Reporting the case, the News Agency of Nigeria [NAN] wrote:
“The anti-graft agency alleged that Nwobike offered gratification to some judges of the Federal High Court and National Industrial Court in a bid to influence them to act contrary to their official capacities.
“The EFCC also claimed that Nwobike engaged in illegal text messages with four registrars of the Federal High Court in a bid to unduly influence cases he was handling before the judges.
“Nwobike, however, denied all the charges.
“Nwobike, led by his counsel Mr Olawale Akoni (SAN), said he became a legal practitioner and an arbitrator on Dec. 16, 1992.
“I am a SAN, who was sworn in 2010 for the 2009 set; since I was called to the Nigerian Bar in 1992, I have been in uninterrupted legal practice in Lagos and all over the country,” he said.

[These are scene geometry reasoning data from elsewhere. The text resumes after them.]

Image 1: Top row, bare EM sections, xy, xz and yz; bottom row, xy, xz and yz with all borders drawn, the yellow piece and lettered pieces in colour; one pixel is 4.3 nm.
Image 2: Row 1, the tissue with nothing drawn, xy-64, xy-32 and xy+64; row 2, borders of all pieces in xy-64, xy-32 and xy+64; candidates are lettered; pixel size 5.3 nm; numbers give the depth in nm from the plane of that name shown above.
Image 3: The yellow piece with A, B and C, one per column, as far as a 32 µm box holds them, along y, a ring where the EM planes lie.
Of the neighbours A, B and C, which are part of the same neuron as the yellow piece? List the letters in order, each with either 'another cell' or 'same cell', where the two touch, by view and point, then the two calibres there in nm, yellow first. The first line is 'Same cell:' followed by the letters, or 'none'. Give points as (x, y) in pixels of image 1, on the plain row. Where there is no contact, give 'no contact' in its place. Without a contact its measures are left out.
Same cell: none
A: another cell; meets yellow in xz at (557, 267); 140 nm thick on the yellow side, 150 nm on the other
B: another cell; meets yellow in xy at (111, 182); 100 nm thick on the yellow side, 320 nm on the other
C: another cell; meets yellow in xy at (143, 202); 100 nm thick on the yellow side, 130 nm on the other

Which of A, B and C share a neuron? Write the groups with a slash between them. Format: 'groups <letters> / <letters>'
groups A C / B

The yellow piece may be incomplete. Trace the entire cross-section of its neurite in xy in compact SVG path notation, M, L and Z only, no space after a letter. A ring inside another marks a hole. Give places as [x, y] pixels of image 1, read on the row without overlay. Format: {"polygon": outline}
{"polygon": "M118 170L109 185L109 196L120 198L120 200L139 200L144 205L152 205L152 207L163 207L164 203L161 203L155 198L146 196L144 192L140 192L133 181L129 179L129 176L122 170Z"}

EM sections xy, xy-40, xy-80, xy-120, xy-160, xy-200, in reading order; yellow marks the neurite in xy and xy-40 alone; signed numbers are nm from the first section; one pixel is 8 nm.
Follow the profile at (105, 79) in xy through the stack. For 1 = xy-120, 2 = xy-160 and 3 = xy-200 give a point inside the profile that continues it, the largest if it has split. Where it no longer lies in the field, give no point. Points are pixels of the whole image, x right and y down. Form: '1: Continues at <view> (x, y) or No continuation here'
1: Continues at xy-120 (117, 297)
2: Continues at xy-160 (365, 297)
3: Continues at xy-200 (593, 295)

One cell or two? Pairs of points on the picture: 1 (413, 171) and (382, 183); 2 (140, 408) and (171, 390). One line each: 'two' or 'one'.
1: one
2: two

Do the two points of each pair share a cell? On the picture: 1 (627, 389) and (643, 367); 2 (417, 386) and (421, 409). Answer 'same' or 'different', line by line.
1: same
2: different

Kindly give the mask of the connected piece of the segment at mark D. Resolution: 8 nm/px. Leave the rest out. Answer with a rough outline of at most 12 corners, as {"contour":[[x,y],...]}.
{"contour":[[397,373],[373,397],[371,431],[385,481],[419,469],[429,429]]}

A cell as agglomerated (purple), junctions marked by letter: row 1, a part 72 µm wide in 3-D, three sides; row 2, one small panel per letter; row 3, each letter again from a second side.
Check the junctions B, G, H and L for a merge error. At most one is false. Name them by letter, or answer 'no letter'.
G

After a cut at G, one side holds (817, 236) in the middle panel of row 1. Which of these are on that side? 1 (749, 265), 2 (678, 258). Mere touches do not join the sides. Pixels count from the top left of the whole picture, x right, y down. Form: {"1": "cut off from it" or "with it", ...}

“My primary duty as a legal practitioner is to respect the court in conduct either in physical appearances or my processes before the court.
“Since I was called to the Nigerian Bar, I have never been a respondent to any form of complaint or been a party to any disciplinary proceeding before anybody constituted for that purpose,” he told the court.
NAN continues: “Explaining to the court how he was confronted by the EFCC and the reasons for giving the judge N750,000, Nwobike said: “I recollect that I did a few cases against the EFCC.
“On a particular day, I came back from court and received a phone call from a fellow who described himself an official of the EFCC.
“He introduced himself as Mr Zakari and I recollected that in the past, I had cross-examined him in a case involving my client and the EFCC.
“He (Zakari) said I should come to his office to clarify an issue. I went to the EFCC thinking that the issue has to do with my client and the EFCC.
“Thirty minutes after I arrived at the EFCC office and met him, he showed me a document which I found out was a UBA statement of account of Nwobike and Co.
“He showed me an entry where there was a transfer of the sum of N750,000 from the account of Joseph Nwobike and Co. to the bank account of Justice Mohammed Yinusa.
“Zakari requested that I put in writing the reasons for that transfer.
“In my statement, I said I knew Justice Yinusa for quite a long time back when he was a counsel at the Federal Ministry of Justice and we became friends as lawyers.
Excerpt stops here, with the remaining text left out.